Click here to apply to PI4 for Summer 2017.
Linear Algebra Working Group
May 22-24, in 239 Altgeld Hall
May 26-June 9, in 239 Altgeld Hall; note Memorial Day holiday on Monday May 29
Prepare and Train Group – Machine Learning: Algorithms and Representations
Dates: Monday June 12 through Friday July 21; note Independence Day holiday on Tuesday July 4
Instructors: Maxim Raginsky (Department of Electrical and Computer Engineering) and Matus Jan Telgarsky (Department of Computer Science)
The program is a “Research Experience for Graduate Students” style endeavor: after a series of introductory lectures, the students form small groups (2-5 people) to work on open-ended interconnected problems.
The goal is to guide students through the transition from working on “canned” problems to tackling open-ended problems and formulating the problems themselves. We expect the group work to involve a mixture of computational experiments (to generate conjectures) and theory (to prove them).

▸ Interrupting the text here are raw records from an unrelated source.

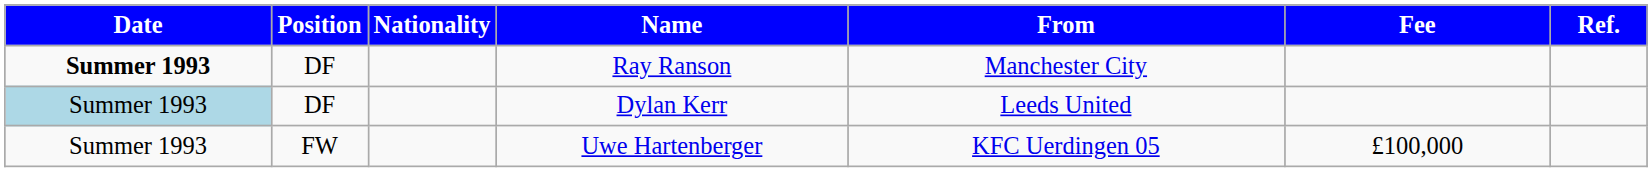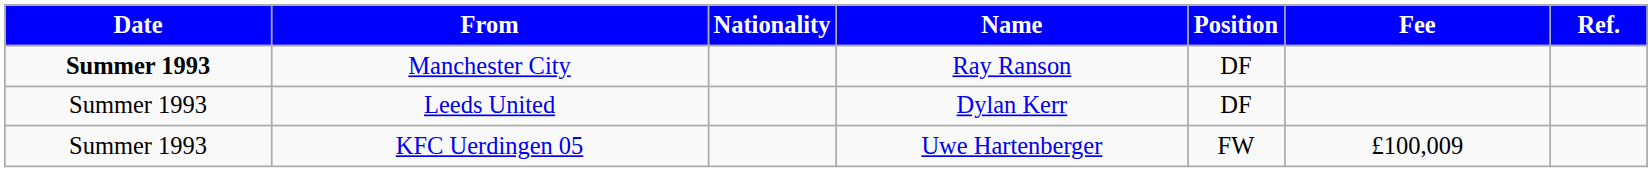columns swapped: Position <-> From
Dylan Kerr | Date: lightblue background -> no background
Uwe Hartenberger | Fee: £100,000 -> £100,009
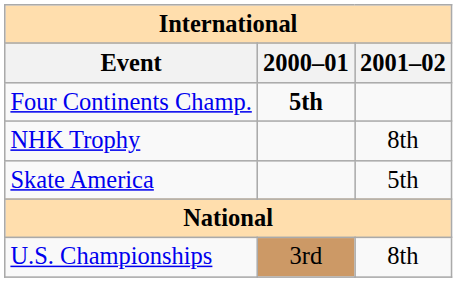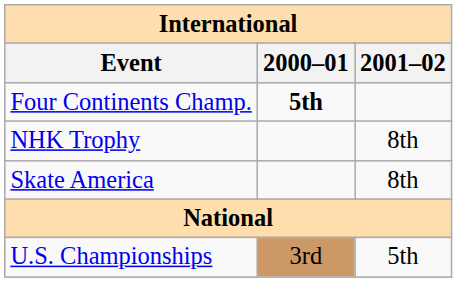Skate America | 2001–02: 5th -> 8th
U.S. Championships | 2001–02: 8th -> 5th
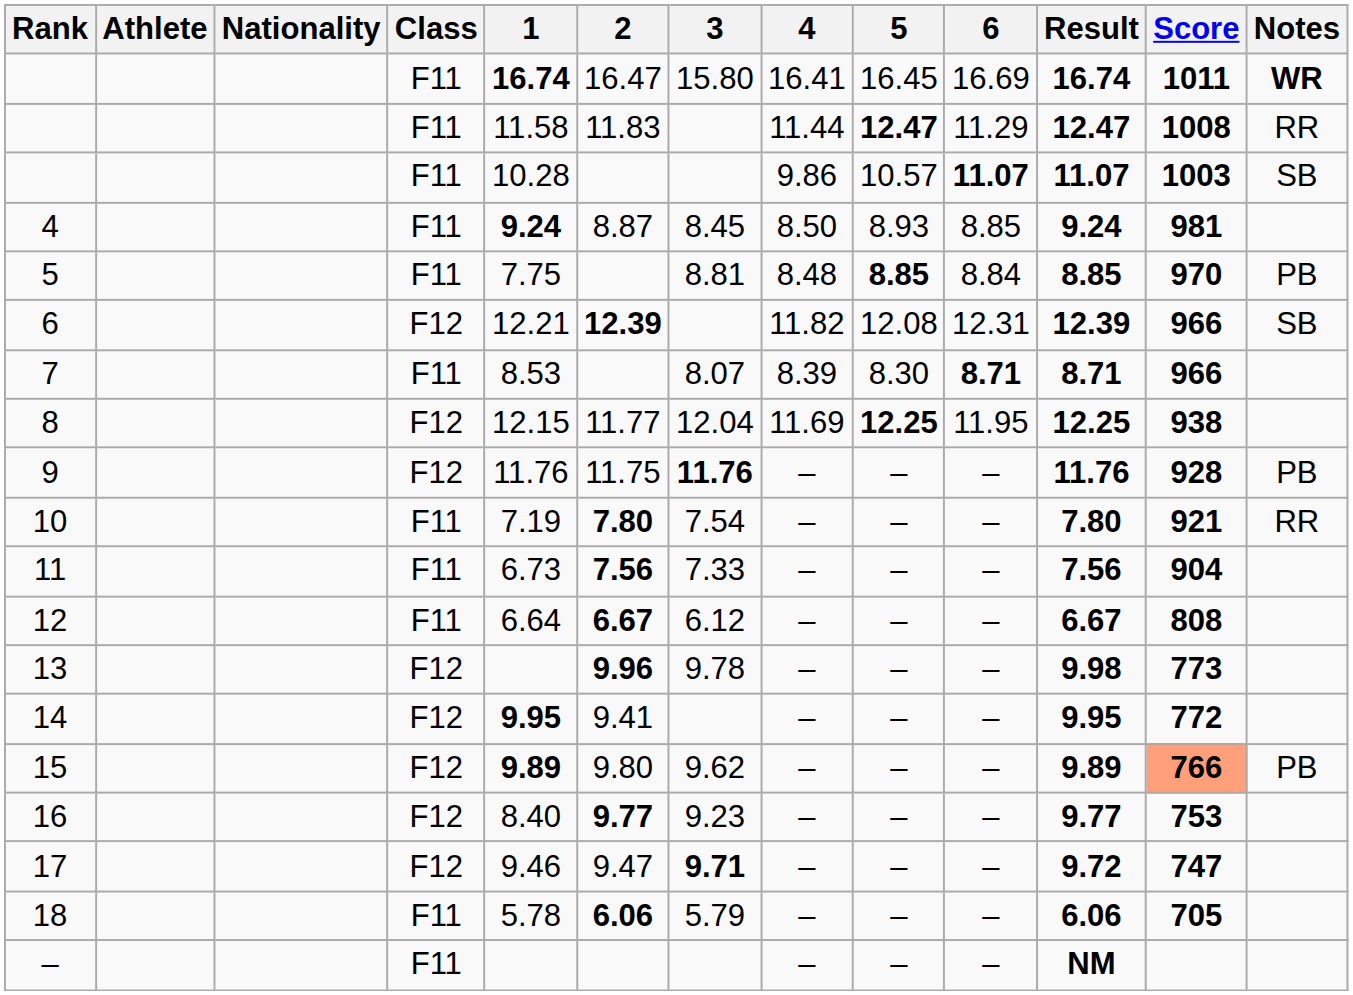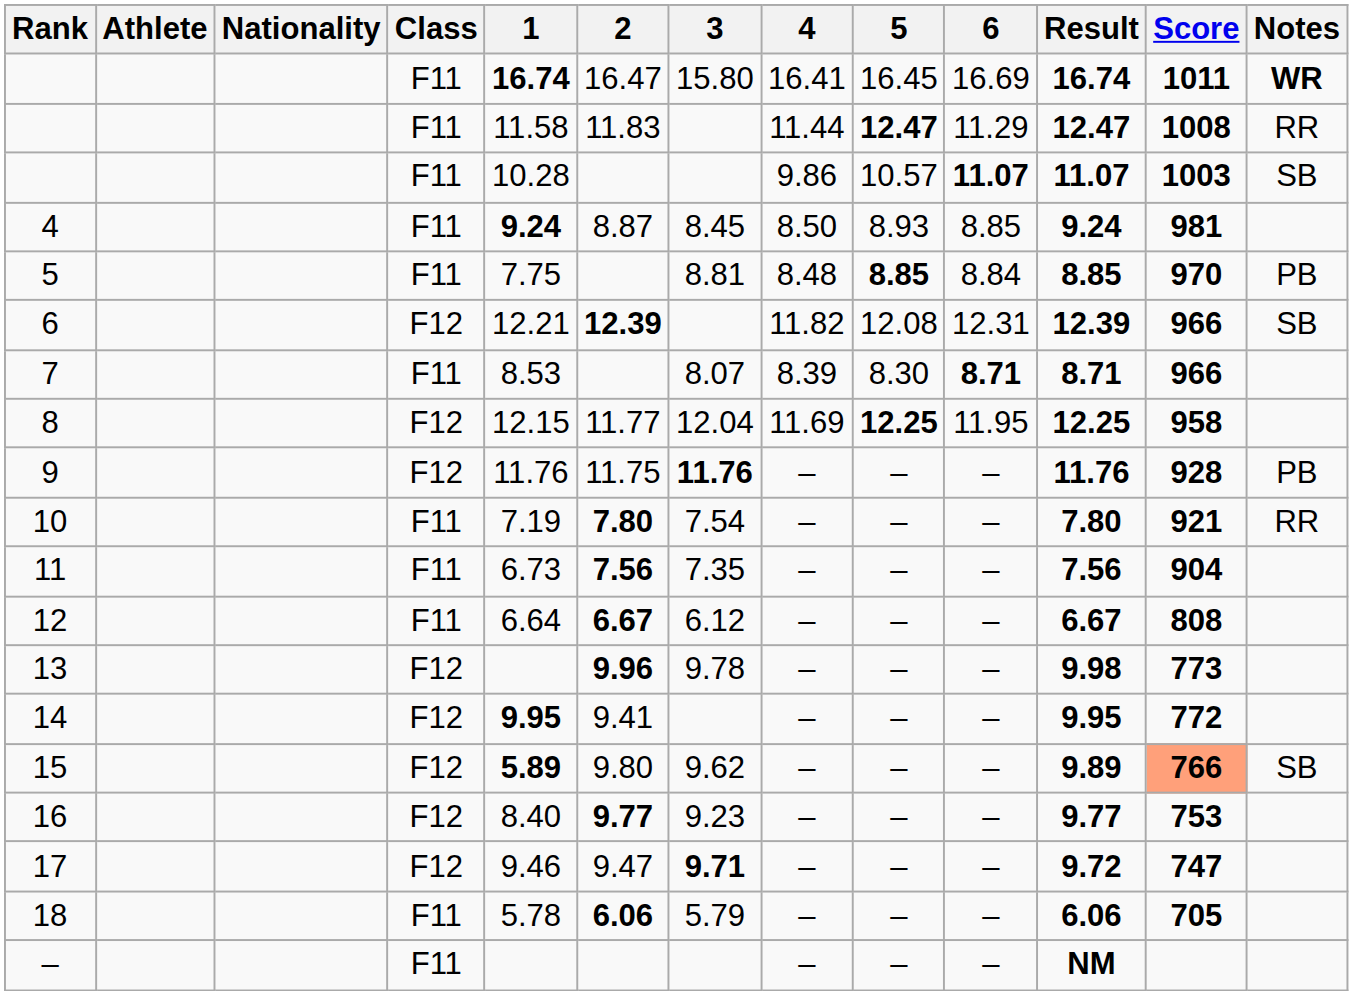8 | Score: 938 -> 958
11 | 3: 7.33 -> 7.35
15 | 1: 9.89 -> 5.89
15 | Notes: PB -> SB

The topics will focus on probabilistic and approximation-theoretic aspects of machine learning, with emphasis on neural networks. We will introduce the probabilistic formulation of machine learning and relate the performance of commonly used learning algorithms (such as stochastic gradient descent) to the concentration of measure phenomenon. Problems of varying levels of difficulty will revolve around several open questions pertaining to stability and convergence of stochastic gradient descent. We will also cover several results characterizing neural network function classes, for instance results saying that neural networks can fit continuous functions, that neural networks gain in power with extra
layers, and that neural networks can model polynomials. Open questions will cover more nuanced aspects of adding layers, as well as other neural net architectures, for instance convolutional and recurrent neural networks.
Various dates. Hosts to be arranged.